*** Available records Section Begins ***

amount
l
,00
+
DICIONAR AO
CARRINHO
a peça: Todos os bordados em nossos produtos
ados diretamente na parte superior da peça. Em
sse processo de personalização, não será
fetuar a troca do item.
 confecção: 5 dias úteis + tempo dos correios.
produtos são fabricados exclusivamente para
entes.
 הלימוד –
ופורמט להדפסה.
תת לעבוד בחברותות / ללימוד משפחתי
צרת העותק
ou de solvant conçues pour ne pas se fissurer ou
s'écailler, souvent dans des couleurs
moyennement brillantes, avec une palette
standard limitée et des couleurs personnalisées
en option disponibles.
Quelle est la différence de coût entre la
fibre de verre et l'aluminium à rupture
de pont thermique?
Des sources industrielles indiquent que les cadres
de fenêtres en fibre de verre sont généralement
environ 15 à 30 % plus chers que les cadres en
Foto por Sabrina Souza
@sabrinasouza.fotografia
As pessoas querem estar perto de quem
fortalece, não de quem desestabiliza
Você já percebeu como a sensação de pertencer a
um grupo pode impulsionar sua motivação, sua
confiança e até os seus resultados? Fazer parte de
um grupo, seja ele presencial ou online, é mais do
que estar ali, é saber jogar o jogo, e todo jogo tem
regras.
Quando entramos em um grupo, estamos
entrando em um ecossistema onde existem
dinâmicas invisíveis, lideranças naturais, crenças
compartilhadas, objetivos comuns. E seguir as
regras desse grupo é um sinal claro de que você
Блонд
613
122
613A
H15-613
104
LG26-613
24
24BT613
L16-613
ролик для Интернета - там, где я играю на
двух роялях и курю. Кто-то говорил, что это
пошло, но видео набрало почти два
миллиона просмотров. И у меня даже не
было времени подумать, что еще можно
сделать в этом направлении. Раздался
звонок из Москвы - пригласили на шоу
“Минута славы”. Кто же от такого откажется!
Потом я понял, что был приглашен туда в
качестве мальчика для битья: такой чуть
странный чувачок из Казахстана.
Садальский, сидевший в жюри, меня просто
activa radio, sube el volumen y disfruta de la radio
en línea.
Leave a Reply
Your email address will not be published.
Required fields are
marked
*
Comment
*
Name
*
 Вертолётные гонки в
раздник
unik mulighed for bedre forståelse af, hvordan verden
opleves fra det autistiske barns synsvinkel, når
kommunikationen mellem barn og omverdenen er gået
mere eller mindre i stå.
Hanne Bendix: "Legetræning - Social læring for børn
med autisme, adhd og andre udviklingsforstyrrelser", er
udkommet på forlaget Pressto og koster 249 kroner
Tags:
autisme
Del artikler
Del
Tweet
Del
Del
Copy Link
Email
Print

*** Available records Section Ends ***

§ Required action: Using the records above, set down exactly the lines from the one with "que estar ali, é" through the one with "сделать в этом направлении. Раздался", inclusive, and nothing more.

§ Written solution:
que estar ali, é saber jogar o jogo, e todo jogo tem
regras.
Quando entramos em um grupo, estamos
entrando em um ecossistema onde existem
dinâmicas invisíveis, lideranças naturais, crenças
compartilhadas, objetivos comuns. E seguir as
regras desse grupo é um sinal claro de que você
Блонд
613
122
613A
H15-613
104
LG26-613
24
24BT613
L16-613
ролик для Интернета - там, где я играю на
двух роялях и курю. Кто-то говорил, что это
пошло, но видео набрало почти два
миллиона просмотров. И у меня даже не
было времени подумать, что еще можно
сделать в этом направлении. Раздался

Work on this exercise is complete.